Algorithm

The core of BasicSpanner implements the heuristic strategy devised by Marín & Hoyas (2009) to characterize basic networks, extended with a parallel execution layer.

Problem statement

Let \(G = (V, E)\) be an undirected graph and \(S \subseteq V\) a set of seeds. A basic network is an induced subgraph \(B = (V_B, E_B)\) with \(S \subseteq V_B \subseteq V\) such that, for every pair of seeds \(s_i, s_j \in S\):

\[ d_B(s_i, s_j) = d_G(s_i, s_j), \]

and \(|V_B|\) is minimal among all subgraphs with this property. The nodes in \(V_B \setminus S\) are called connectors.

Computing \(V_B\) exactly is intractable for realistic graphs, since all subsets of \(V \setminus S\) would in principle have to be inspected. The heuristic implemented in BasicSpanner converges to near-optimal basic networks in manageable time.

Heuristic strategy

The algorithm proceeds in the following stages:

  1. Initialization. Seeds are marked as basic units; their pairwise geodesic distances in \(G\) are computed and stored.
  2. Seed+n expansion. All internal nodes of at least one seed-to-seed geodesic are collected and classified as seed+1, seed+2, …, seed+n according to how far they lie from the seeds. Units that are strictly necessary to preserve at least one geodesic distance are promoted to basic units.
  3. Path evaluation. For each pair of seeds, alternative geodesic paths are evaluated. Paths that traverse basic units or frequently reused seed+n units are preferred; paths through sparsely reused units are candidates for elimination.
  4. Path pruning. Non-essential alternative paths are removed whenever doing so does not alter any seed-to-seed distance.
  5. Replicated execution. To mitigate convergence to suboptimal local minima, the heuristic is executed over multiple randomized orderings. Replicates can be:
    • Permutations of a user-defined seed list, or
    • independent batches of randomly drawn seeds (used to establish the null distribution of connector counts).
  6. Optional final pruning. A final pass removes redundant connectors from tied basic networks while preserving every seed-to-seed distance. Pruning is generally required to reach the optimal basic network.

Parallel execution

Each replicate is independent and is dispatched to a worker thread. A fixed-size thread pool consumes the replicate queue and accumulates the results. Accumulation of the connector-count distribution, real-time histogram updates and summary statistics are performed on a single accumulator thread to avoid contention.

Significance of observed connectors

Random seed batches provide a null distribution for the number of connectors.
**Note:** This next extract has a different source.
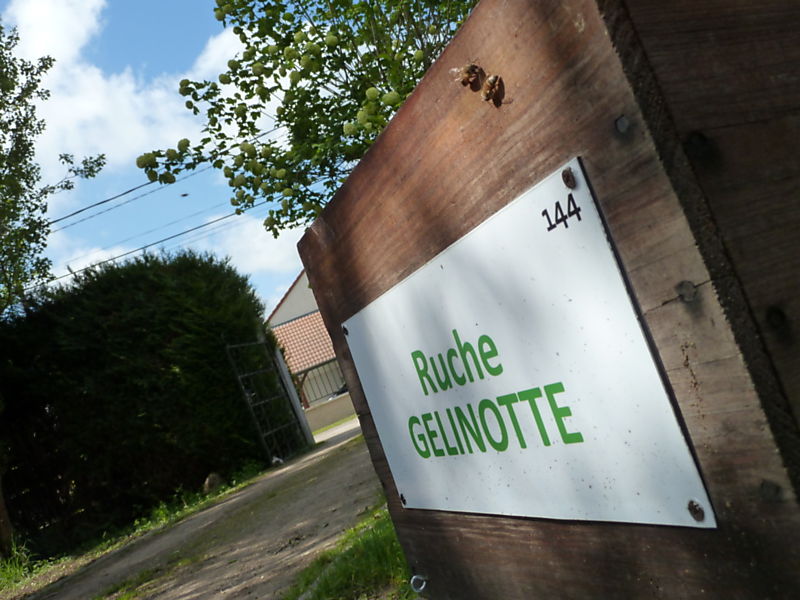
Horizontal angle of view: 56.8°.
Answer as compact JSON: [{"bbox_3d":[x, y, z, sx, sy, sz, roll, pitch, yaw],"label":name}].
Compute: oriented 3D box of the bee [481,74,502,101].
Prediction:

For a user-defined seed set, a one-sided comparison against this null indicates whether the seeds are more or less connected than expected by chance.

In practice, \(n = 100\) batches are typically sufficient to characterize the null; for larger analyses, \(n = 20\) already yields stable results.

Implementation

The main computational entry points live in the src/core directory:

  • BasicSpannerEngine — orchestrates the analysis pipeline.
  • BasicNetworkFinder — computes a single basic network.
  • ParallelBasicSpannerEngine / ParallelGraphAlgorithms — thread-pool based parallel execution.
  • GraphAlgorithms / PaperAlgorithmHelpers — low-level graph routines (BFS, pruning, path enumeration).

See the API reference for a detailed breakdown.